Avid fisherman, diver and owner of a marine tourism company, Yousef al Shanfari, is in the habit of going into the sea daily to catch some fish and come back with loads of them selling some to hotels and distributing the rest among his family and friends.
This was his routine pre-coronavirus days. Since he cannot live without going into the sea, he still goes and comes back with some big catches, but hardly there are buyers due to closure of hotel restaurants. He keeps some of the catches for personal use and frees the rest into the sea, and this he has been doing almost for past three months.
Asked what changes he finds between pre-Corona and post-Corona days when he ventures into the sea, and Yousuf quips, “Big changes I can say. The noise in the sea has reduced, I find more fish and I find them more relaxed than earlier. It is easy now to catch them these days.”
He, however, was not able to explain the overall changes in marine life due to his own limitations of being a “simple diver and fisherman” and not an expert in marine studies.
Being an avid sea-farer Yousuf is convinced that this forced closure of commercial fishing ships would certainly help in conservation of species and recovery of fish stock.

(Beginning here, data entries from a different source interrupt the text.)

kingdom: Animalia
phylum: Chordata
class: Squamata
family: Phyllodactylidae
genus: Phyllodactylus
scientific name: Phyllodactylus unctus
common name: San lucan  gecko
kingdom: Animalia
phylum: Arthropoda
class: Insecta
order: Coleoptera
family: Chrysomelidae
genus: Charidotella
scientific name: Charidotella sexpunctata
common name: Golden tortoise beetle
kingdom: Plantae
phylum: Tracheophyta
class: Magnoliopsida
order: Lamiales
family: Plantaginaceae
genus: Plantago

Marine scientists are busy doing researches but yet to reach at any conclusion. “It is too early to suggest the changes as the researchers are collecting data and working on them, but it is for sure that so less activity globally into the sea is a rare phenomenon and needs to be studied as to when it happened last,” said a Muscat based marine researcher.
“It would certainly boost the conservation goals of the scientists and lot many changes would take place in coral reefs, as also in the behavior of thousands of marine species,” he said.
He suggested the researchers to accelerate their research process and co-ordinate with fellow researchers to maximise the results and come out with new findings.